Filippos and Andonis Lemos
Judge says shipowner did nothing improper but bore the risk in litigation finance
Alexander Panayides, a partner at top-ranking London firm Clifford Chance, told Andonis Lemos, brother Filippos and father Nikolas that the proposal had a 90\% chance of success, according to a recent court ruling. It also could bring an immense payback.
But a company controlled by Andonis Lemos would come to spend nearly £13.8m ($22.2m) to finance an oil-industry lawsuit that turned out to be anything but a success story. Two other backers would bring the total financing to £31.8m.
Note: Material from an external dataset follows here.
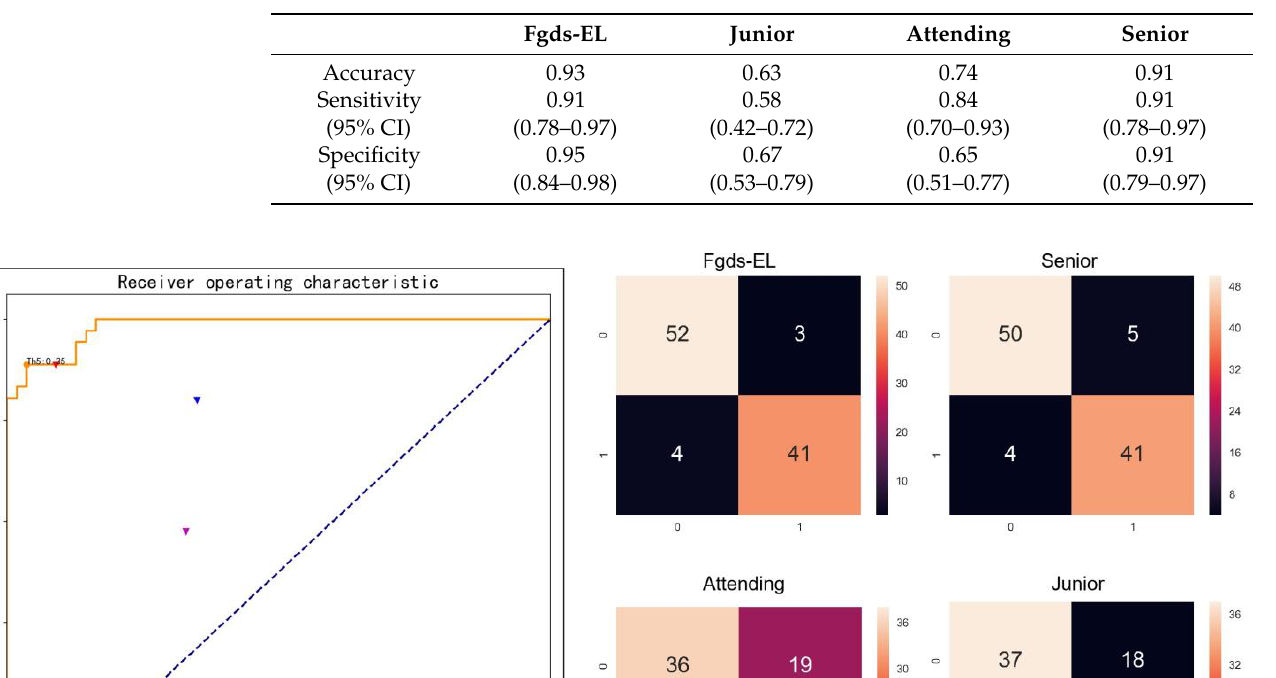
Table 4. The screening performance of the Fgds-EL model and three sonographers.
Plus, a UK High Court judge has found Lemos and fellow backers BlackRobe and Platinum Partners liable for more with £4.8m in additional legal costs still unpaid.
Psari Holdings and the two New York financial firms funded US company Excalibur Ventures’ $1.6bn lawsuit against oil producer Gulf Keystone Petroleum and sister company Texas Keystone. Excalibur argued unsuccessfully that it was entitled to a stake in the outfits’ Shaikan oilfield in Iraqi Kurdistan.
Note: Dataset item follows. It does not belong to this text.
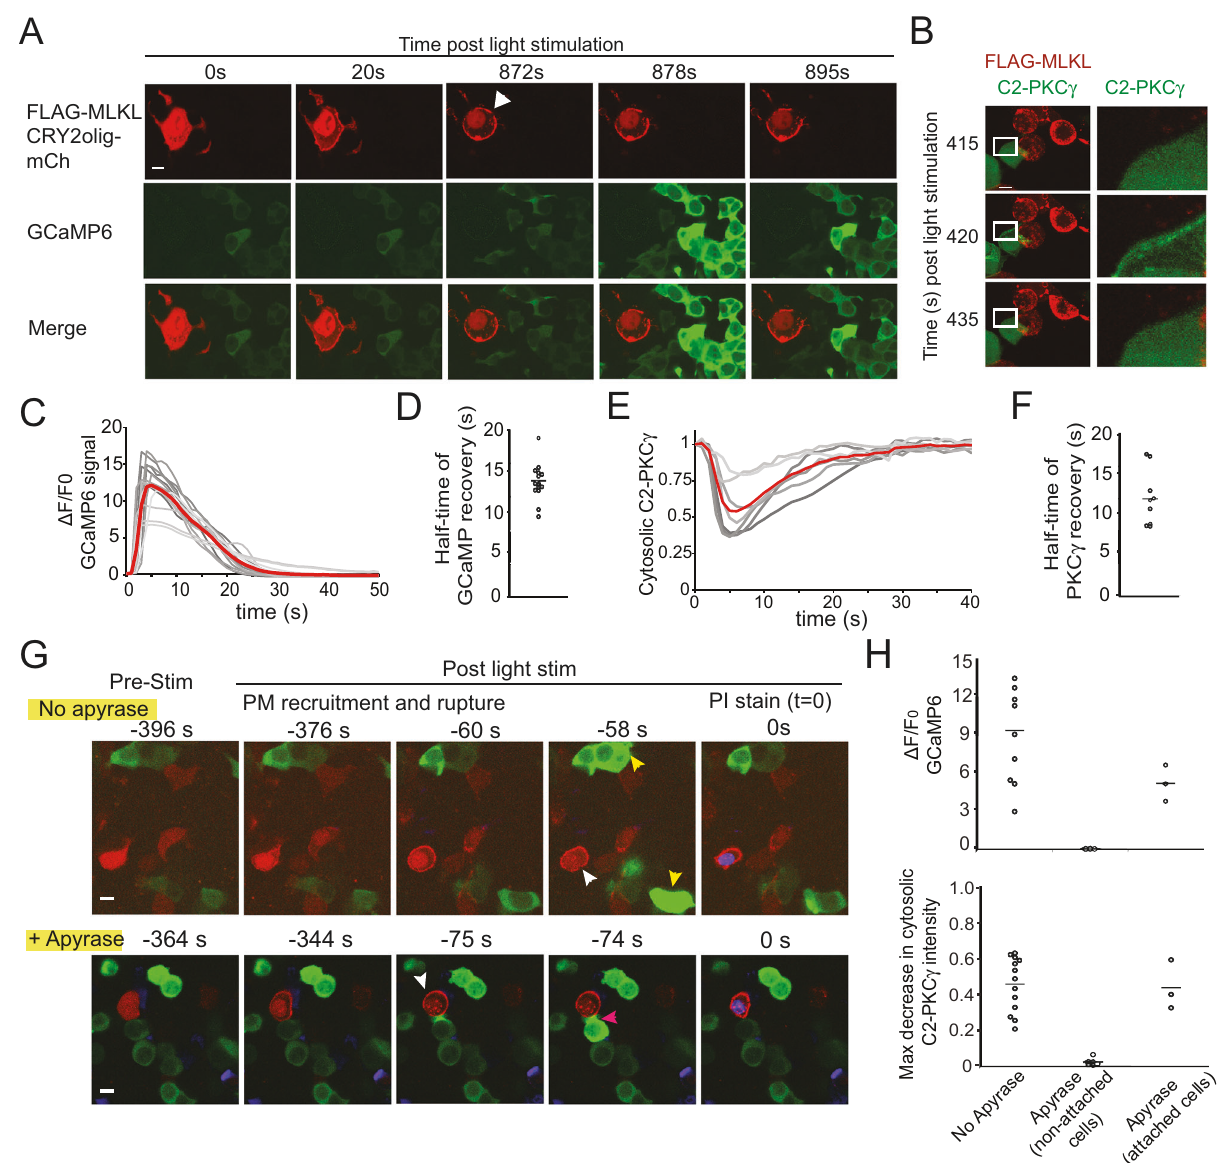
Fig. 4 FLAG-MLKL-induced cell death induces signaling to bystander cells. A Representative images of HEK293T cells were separately transfected with FLAG-MLKL-CRY2olig-mCh or GCaMP6, then mixed at a ratio of 1:5, respectively. Minutes after light stimulation, FLAG-MLKL- expressing cells show membrane rupture (white arrow). Within 6 s after rupture, the surrounding GCaMP6-expressing bystander cells show an increase in Ca 2 + . B Representative images of HEK293T cells separately transfected with FLAG-MLKL-CRY2olig-mCh or PKC γ -C2-GFP, then mixed at a ratio of 1:5. Minutes after light onset, FLAG-MLKL-induced cell death (rounded cell on right side of left panel) triggers transient activation and membrane recruitment of PKC in bystander cells. The zoom of the area in a white rectangle is shown on the right. C Quanti fi cation of change in GCaMP signal ( Δ F / F 0 ) in bystander cells in proximity to dying Flag-MLKL-expressing cell as in ( A ). Time 0 marks the beginning of rise in GCaMP signal, as de fi ned by an increase in baseline > 2 standard deviations from the mean. Thirteen cells were quanti fi ed from n = 3 independent experiments. D Quanti fi cation of the half-time of recovery from peak GCaMP signal from responding cells in ( C ). E Quanti fi cation of change in cytosolic intensity of PKC γ -C2-GFP in bystander cells in proximity to dying FLAG-MLKL-expressing cells as in ( B ). Shown are eight cells from n = 3 independent experiments. F Quanti fi cation of the half-time of recovery from peak cytosolic depletion of PKC γ -C2-GFP, for cells shown in ( E ). G , H Apyrase addition blocks Ca 2 + and PKC γ responses in unattached bystander cells. The experiment was performed as in (A), except cells were incubated with or without 10 U/ml apyrases and used a far-red MLKL (FLAG-MLKL-CRY2olig-miRFP670 nano ) to simultaneously assess MLKL membrane recruitment, nuclear PI staining, and either GCaMP6 or C2 γ -GFP signal. Upon cell rupture (white arrowheads), nearby GCaMP-expressing observer cells (yellow arrowheads) show an increase in Ca 2 + in the absence, but not presence, of apyrase. Cells that are attached to the dying cell (pink arrows) were not affected by apyrase treatment. Representative images are shown in ( G ), with quanti fi cation of the GCaMP (max Δ F / F 0 ) and PKC γ (max cytosolic decrease) responses in bystander cells within 150 µm in ( H ). Data were obtained from 3 independent experiments. Scale bar, 10 μ m (all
Queen’s Bench Lord Justice Christopher Clarke, who rejected all claims in September 2013, has said that Excalibur’s claims were “speculative and opportunistic” and the money it sought was “grossly exaggerated”.
Clarke found the backers will have to pay additional costs calculated on the same heightened cost scale applied to Excalibur, which shelled out £17.5m, as TradeWinds’ web edition has reported. Yet the judge said Andonis Lemos committed no impropriety.
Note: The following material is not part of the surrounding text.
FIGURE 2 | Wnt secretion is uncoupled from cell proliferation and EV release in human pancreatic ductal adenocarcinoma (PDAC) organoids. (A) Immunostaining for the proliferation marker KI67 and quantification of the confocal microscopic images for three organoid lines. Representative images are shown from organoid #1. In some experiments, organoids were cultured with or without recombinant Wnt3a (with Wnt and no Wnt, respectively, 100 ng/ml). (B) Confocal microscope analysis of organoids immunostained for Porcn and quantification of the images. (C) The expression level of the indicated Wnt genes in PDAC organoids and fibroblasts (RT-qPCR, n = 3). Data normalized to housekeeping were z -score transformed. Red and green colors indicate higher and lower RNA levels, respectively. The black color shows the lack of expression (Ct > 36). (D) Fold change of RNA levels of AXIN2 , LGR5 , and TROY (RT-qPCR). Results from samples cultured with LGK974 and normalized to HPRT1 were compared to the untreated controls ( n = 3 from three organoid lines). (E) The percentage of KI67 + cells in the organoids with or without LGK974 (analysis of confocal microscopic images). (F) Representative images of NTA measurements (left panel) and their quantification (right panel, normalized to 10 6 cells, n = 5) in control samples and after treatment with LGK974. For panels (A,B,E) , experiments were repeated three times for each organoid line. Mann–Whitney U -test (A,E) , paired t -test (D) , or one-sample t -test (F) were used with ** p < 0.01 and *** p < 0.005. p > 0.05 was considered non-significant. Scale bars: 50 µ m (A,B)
“He [Andonis Lemos] was approached by a partner, well known to his family and in a firm of top-rank solicitors, who gave him extremely confident advice which was repeated as the case progressed, despite the fissures which were developing in it,” Clarke wrote.
Rushing to back the litigation without seeking further legal advice or ever meeting Excalibur principals Eric and Rex Wempen, Adonis Lemos did not become consciously aware that the case was a legal sinkhole, the judge wrote.
Andonis Lemos, trained as a UK barrister and president of the family empire’s Enesel shipmanagement arm, set up Psari Holdings not to directly back such lawsuits but to invest in funds focused on litigation finance.
The Texas Keystone case was the first that Panayides had brought to the family, with whom he had close ties. The solicitor’s father had been chairman of one family company and his brother, George, is a Lemos group employee who first made Andonis Lemos aware of the case, according to the judgment.
Andonis Lemos could have been expected to win some £308m to £320m if the case was successful, the judge wrote.
The shipowner kept his distance from the case, as instructed by Panayides, but as it dragged on he ended up signing additional agreements to provide more funding, though doubts began to “infiltrate” his mind. Panayides allegedly provided upbeat updates on the case even during the trial.
Other high-profile law firms alsogave other backersoptimistic assessments of the prospects of the lawsuit.
A lawyer for Andonis Lemos declined to comment for this story. The judge, however, wrote that after the trial was lost, Andonis Lemos believed he was misled by the litigants he backed as much as Texas Keystone and Gulf Keystone had been.
“None of this, however, was the defendants’ doing and all of it was, in my judgement, at Mr Lemos’ risk,” Clarke wrote.